[Aim]
Render the lines below as a numbered list with blank lines omitted, starting with the line that contains "locality: 20 - Rio Baria" and going on through the line that contains "locality: Lower California.".
## Start Data provided
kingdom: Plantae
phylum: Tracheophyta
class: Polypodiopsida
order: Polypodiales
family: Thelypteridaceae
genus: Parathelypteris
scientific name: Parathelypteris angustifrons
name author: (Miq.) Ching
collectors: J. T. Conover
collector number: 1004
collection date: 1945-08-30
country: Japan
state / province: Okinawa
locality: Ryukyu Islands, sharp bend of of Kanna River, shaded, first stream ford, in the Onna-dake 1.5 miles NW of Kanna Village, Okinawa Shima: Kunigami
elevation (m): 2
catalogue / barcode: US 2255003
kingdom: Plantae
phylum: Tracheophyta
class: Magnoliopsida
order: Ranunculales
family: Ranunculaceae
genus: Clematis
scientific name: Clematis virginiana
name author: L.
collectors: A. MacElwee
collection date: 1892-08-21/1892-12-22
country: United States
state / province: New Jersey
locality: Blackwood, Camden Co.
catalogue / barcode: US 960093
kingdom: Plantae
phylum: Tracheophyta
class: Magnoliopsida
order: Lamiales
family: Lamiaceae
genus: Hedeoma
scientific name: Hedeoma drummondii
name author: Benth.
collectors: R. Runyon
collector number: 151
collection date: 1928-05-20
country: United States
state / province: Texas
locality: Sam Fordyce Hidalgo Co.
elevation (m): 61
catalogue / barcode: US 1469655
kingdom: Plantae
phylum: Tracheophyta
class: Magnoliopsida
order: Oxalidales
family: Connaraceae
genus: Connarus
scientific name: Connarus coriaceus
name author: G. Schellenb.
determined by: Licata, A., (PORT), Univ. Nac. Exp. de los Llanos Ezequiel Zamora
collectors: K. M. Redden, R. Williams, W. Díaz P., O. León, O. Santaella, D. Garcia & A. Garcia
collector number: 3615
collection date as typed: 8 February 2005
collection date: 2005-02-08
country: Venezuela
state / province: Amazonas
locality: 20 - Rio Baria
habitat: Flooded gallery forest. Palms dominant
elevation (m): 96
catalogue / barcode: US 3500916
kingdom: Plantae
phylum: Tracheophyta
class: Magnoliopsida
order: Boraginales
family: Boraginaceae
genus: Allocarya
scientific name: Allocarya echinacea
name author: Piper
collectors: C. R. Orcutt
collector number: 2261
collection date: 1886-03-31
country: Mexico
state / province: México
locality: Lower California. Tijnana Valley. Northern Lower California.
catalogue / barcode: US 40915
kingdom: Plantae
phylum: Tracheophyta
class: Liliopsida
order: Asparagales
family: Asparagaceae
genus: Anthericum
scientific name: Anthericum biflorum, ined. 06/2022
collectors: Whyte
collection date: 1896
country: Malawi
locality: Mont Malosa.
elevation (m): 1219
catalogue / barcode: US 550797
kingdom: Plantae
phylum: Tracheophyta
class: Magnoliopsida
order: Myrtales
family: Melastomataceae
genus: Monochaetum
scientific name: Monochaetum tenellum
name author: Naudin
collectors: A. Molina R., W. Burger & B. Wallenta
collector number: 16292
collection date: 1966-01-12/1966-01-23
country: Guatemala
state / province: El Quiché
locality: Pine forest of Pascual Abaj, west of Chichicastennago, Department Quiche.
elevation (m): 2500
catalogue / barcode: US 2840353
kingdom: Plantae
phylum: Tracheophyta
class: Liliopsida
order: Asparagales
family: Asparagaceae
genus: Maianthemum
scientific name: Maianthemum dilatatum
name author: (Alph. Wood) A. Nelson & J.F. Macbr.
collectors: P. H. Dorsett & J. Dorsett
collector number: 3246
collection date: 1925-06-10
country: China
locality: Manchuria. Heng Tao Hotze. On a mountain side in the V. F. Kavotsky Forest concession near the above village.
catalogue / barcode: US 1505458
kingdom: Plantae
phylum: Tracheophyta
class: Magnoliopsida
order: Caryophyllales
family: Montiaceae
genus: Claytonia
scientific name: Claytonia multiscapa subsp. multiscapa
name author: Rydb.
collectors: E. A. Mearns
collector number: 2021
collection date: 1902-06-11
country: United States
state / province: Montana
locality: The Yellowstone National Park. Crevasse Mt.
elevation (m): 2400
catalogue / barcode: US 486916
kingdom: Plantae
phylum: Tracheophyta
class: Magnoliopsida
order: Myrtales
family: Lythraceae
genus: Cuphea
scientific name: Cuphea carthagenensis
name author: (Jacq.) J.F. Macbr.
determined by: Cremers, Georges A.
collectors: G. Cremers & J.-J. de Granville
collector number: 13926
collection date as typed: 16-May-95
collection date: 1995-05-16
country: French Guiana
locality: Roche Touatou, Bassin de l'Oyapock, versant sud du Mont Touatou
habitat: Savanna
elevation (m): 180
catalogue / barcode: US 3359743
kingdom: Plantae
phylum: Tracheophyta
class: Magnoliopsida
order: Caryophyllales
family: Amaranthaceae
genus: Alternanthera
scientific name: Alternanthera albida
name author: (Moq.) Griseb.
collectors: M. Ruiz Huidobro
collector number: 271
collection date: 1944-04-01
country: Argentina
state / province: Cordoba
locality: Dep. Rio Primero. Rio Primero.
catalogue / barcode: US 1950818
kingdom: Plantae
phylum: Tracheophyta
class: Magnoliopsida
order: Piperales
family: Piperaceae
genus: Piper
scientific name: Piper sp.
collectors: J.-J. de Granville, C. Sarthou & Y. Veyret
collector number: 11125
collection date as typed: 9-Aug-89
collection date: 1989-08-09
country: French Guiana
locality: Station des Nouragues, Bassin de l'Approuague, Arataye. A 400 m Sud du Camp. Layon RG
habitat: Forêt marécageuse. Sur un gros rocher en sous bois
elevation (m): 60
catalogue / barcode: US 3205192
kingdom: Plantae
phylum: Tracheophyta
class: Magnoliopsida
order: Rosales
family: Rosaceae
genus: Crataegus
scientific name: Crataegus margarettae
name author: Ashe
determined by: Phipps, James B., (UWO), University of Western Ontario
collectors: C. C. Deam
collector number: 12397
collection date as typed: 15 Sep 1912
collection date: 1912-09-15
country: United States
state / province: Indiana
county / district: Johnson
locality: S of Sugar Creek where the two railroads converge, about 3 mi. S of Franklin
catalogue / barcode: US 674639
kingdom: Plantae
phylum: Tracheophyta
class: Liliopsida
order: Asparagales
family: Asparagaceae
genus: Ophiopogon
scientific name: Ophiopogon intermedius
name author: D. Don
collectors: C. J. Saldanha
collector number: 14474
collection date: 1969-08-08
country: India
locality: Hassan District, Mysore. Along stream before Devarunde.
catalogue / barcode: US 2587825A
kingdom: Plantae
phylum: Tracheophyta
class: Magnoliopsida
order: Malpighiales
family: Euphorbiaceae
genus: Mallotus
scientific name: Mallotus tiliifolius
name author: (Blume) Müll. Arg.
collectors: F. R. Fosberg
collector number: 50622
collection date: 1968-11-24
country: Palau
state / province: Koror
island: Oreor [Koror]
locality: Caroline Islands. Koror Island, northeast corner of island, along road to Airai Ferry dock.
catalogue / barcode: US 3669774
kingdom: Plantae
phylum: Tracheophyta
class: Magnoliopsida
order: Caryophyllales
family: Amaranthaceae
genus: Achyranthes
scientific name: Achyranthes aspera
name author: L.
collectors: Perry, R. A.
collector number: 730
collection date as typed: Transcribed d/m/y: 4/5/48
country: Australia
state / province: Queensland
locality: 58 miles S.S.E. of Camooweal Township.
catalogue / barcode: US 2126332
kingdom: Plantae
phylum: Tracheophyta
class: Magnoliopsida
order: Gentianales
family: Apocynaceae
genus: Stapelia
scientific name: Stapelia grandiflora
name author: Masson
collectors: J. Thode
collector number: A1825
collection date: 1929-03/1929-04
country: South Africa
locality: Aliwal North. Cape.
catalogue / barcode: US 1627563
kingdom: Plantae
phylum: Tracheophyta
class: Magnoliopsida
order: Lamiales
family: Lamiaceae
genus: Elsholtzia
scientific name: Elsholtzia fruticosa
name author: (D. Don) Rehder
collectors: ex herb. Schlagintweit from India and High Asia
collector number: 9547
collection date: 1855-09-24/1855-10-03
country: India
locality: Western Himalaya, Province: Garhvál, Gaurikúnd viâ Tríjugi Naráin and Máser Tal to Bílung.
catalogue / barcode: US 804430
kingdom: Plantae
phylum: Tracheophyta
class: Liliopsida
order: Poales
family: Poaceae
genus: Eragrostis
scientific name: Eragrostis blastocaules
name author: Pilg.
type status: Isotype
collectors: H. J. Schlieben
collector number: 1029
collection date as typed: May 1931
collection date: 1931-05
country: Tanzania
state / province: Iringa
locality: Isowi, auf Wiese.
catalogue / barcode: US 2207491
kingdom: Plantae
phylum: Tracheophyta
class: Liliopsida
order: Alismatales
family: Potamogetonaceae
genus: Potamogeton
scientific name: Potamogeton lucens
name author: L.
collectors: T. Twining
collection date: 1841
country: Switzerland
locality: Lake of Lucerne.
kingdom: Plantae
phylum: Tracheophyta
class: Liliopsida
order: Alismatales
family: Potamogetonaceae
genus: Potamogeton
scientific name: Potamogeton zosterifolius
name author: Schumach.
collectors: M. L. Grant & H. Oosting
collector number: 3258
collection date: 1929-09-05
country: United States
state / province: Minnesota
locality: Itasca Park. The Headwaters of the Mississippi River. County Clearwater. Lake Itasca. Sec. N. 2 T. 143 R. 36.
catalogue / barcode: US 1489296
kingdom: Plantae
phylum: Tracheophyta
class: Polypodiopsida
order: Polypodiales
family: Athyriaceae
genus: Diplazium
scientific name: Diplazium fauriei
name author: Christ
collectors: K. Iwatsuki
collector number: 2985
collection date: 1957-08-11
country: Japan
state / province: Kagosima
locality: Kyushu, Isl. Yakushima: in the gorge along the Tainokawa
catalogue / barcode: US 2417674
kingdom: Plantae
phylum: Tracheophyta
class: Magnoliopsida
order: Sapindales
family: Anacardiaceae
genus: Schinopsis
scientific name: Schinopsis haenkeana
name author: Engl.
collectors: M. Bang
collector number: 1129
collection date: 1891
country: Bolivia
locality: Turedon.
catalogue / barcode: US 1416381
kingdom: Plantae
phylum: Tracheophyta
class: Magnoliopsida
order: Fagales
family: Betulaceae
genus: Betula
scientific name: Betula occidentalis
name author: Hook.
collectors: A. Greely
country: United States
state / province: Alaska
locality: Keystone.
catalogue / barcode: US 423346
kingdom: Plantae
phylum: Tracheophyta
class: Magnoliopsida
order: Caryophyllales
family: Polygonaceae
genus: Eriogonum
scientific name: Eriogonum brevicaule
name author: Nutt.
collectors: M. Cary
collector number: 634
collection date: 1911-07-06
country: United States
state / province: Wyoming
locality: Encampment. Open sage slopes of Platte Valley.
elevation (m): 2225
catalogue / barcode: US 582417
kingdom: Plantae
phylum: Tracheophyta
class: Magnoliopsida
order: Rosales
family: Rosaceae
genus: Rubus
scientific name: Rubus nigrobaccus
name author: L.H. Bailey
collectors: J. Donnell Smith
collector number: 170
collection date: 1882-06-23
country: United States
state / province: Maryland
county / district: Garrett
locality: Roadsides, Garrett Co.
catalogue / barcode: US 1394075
## End Data provided
[Answer for this exercise]
1. locality: 20 - Rio Baria
2. habitat: Flooded gallery forest. Palms dominant
3. elevation (m): 96
4. catalogue / barcode: US 3500916
5. kingdom: Plantae
6. phylum: Tracheophyta
7. class: Magnoliopsida
8. order: Boraginales
9. family: Boraginaceae
10. genus: Allocarya
11. scientific name: Allocarya echinacea
12. name author: Piper
13. collectors: C. R. Orcutt
14. collector number: 2261
15. collection date: 1886-03-31
16. country: Mexico
17. state / province: México
18. locality: Lower California. Tijnana Valley. Northern Lower California.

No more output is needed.